The list of orchestras includes many internationally famous music group as the Norwegian, Australian, Lithuanian, Prague and Stuttgart Chamber Orchestras, Mahler Chamber Orchestra, Berlin Rundfunk Orchestra, Concerto Copenhagen, Concerto Palatino, Salzburg Camerata, Les Musiciens du Louvre-Grenoble, Ensemble Orchestral de Paris, The Israel Camerata, Estonian National Symphony Orchestra, the Tallinn Chamber Orchestra and others.
Another important aspect of the choir’s work is recording music, with the yearly 1–3 CDs for labels as ECM, Virgin Classics, Carus, Harmonia Mundi, Ondine. There are more than 40 CDs recorded, many of them have won high critical acclaim, for instance a Grammy for Arvo Pärt. Da Pacem (2007, Harmonia Mundi, Paul Hillier), about 15 Grammy-nominees (for the recordings of Arvo Pärt, Erkki-Sven Tüür and Baltic Voices CD series), Diapason d’Or and other prizes.

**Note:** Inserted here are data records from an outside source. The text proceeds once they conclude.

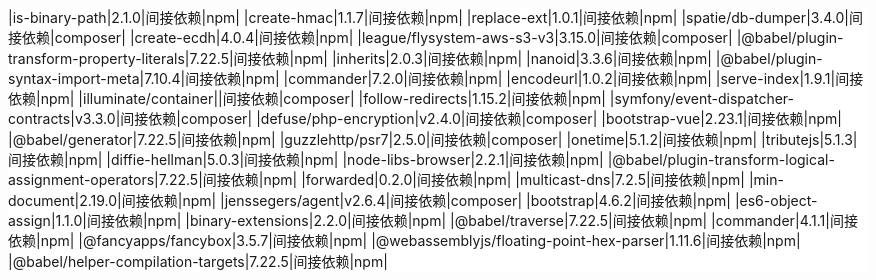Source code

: |is-binary-path|2.1.0|间接依赖|npm|
|create-hmac|1.1.7|间接依赖|npm|
|replace-ext|1.0.1|间接依赖|npm|
|spatie/db-dumper|3.4.0|间接依赖|composer|
|create-ecdh|4.0.4|间接依赖|npm|
|league/flysystem-aws-s3-v3|3.15.0|间接依赖|composer|
|@babel/plugin-transform-property-literals|7.22.5|间接依赖|npm|
|inherits|2.0.3|间接依赖|npm|
|nanoid|3.3.6|间接依赖|npm|
|@babel/plugin-syntax-import-meta|7.10.4|间接依赖|npm|
|commander|7.2.0|间接依赖|npm|
|encodeurl|1.0.2|间接依赖|npm|
|serve-index|1.9.1|间接依赖|npm|
|illuminate/container||间接依赖|composer|
|follow-redirects|1.15.2|间接依赖|npm|
|symfony/event-dispatcher-contracts|v3.3.0|间接依赖|composer|
|defuse/php-encryption|v2.4.0|间接依赖|composer|
|bootstrap-vue|2.23.1|间接依赖|npm|
|@babel/generator|7.22.5|间接依赖|npm|
|guzzlehttp/psr7|2.5.0|间接依赖|composer|
|onetime|5.1.2|间接依赖|npm|
|tributejs|5.1.3|间接依赖|npm|
|diffie-hellman|5.0.3|间接依赖|npm|
|node-libs-browser|2.2.1|间接依赖|npm|
|@babel/plugin-transform-logical-assignment-operators|7.22.5|间接依赖|npm|
|forwarded|0.2.0|间接依赖|npm|
|multicast-dns|7.2.5|间接依赖|npm|
|min-document|2.19.0|间接依赖|npm|
|jenssegers/agent|v2.6.4|间接依赖|composer|
|bootstrap|4.6.2|间接依赖|npm|
|es6-object-assign|1.1.0|间接依赖|npm|
|binary-extensions|2.2.0|间接依赖|npm|
|@babel/traverse|7.22.5|间接依赖|npm|
|commander|4.1.1|间接依赖|npm|
|@fancyapps/fancybox|3.5.7|间接依赖|npm|
|@webassemblyjs/floating-point-hex-parser|1.11.6|间接依赖|npm|
|@babel/helper-compilation-targets|7.22.5|间接依赖|npm|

Estonian Philharmonic Chamber Choir at Milton Court Concert Hall – Tuesday, January 30, 2018
…we could always bask in the choir’s perfect intonation, dazzling clean tone and unanimity of attack. Every vocal strand had depth, not least the basses, who rooted the textures with a rounded solidity…
Geoff Brown, February 1 2018, The Times
This was a beautifully planned showcase for the Estonian Philharmonic Chamber Choir under its Latvian conductor Kaspars Putniņš, poised between the introspective and the extrovert both within the all-Pärt first half and what followed after the interval, where Estonian composers no less precious than Pärt to their compatriots framed the late Jonathan Harvey’s mesmerising seraphics. And this Estonia 100 concert represented not just national pride but, with good enunciation in five languages, what makes this small Baltic country a paragon of doing right by the European project.